[Records for the task]

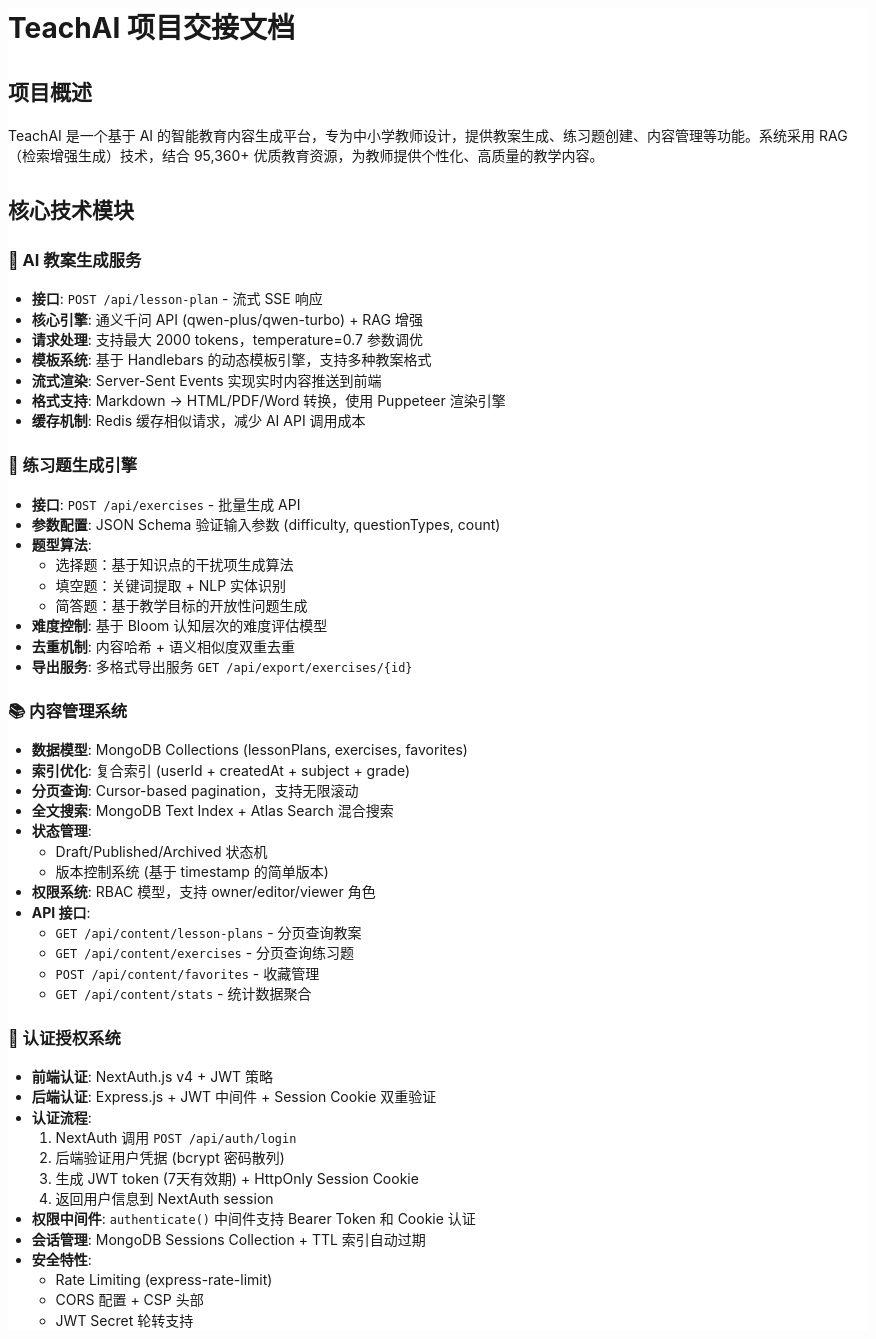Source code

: # TeachAI 项目交接文档

## 项目概述

TeachAI 是一个基于 AI 的智能教育内容生成平台，专为中小学教师设计，提供教案生成、练习题创建、内容管理等功能。系统采用 RAG（检索增强生成）技术，结合 95,360+ 优质教育资源，为教师提供个性化、高质量的教学内容。

## 核心技术模块

### 🎯 AI 教案生成服务
- **接口**: `POST /api/lesson-plan` - 流式 SSE 响应
- **核心引擎**: 通义千问 API (qwen-plus/qwen-turbo) + RAG 增强
- **请求处理**: 支持最大 2000 tokens，temperature=0.7 参数调优
- **模板系统**: 基于 Handlebars 的动态模板引擎，支持多种教案格式
- **流式渲染**: Server-Sent Events 实现实时内容推送到前端
- **格式支持**: Markdown → HTML/PDF/Word 转换，使用 Puppeteer 渲染引擎
- **缓存机制**: Redis 缓存相似请求，减少 AI API 调用成本

### 📝 练习题生成引擎
- **接口**: `POST /api/exercises` - 批量生成 API
- **参数配置**: JSON Schema 验证输入参数 (difficulty, questionTypes, count)
- **题型算法**: 
  - 选择题：基于知识点的干扰项生成算法
  - 填空题：关键词提取 + NLP 实体识别
  - 简答题：基于教学目标的开放性问题生成
- **难度控制**: 基于 Bloom 认知层次的难度评估模型
- **去重机制**: 内容哈希 + 语义相似度双重去重
- **导出服务**: 多格式导出服务 `GET /api/export/exercises/{id}`

### 📚 内容管理系统
- **数据模型**: MongoDB Collections (lessonPlans, exercises, favorites)
- **索引优化**: 复合索引 (userId + createdAt + subject + grade)
- **分页查询**: Cursor-based pagination，支持无限滚动
- **全文搜索**: MongoDB Text Index + Atlas Search 混合搜索
- **状态管理**: 
  - Draft/Published/Archived 状态机
  - 版本控制系统 (基于 timestamp 的简单版本)
- **权限系统**: RBAC 模型，支持 owner/editor/viewer 角色
- **API 接口**:
  - `GET /api/content/lesson-plans` - 分页查询教案
  - `GET /api/content/exercises` - 分页查询练习题  
  - `POST /api/content/favorites` - 收藏管理
  - `GET /api/content/stats` - 统计数据聚合

### 👤 认证授权系统
- **前端认证**: NextAuth.js v4 + JWT 策略
- **后端认证**: Express.js + JWT 中间件 + Session Cookie 双重验证
- **认证流程**:
  1. NextAuth 调用 `POST /api/auth/login`
  2. 后端验证用户凭据 (bcrypt 密码散列)
  3. 生成 JWT token (7天有效期) + HttpOnly Session Cookie
  4. 返回用户信息到 NextAuth session
- **权限中间件**: `authenticate()` 中间件支持 Bearer Token 和 Cookie 认证
- **会话管理**: MongoDB Sessions Collection + TTL 索引自动过期
- **安全特性**: 
  - Rate Limiting (express-rate-limit)
  - CORS 配置 + CSP 头部
  - JWT Secret 轮转支持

[Exercise aim] Select every line in the records above that contains the word "favorites".

[Reply]
- **数据模型**: MongoDB Collections (lessonPlans, exercises, favorites)
  - `POST /api/content/favorites` - 收藏管理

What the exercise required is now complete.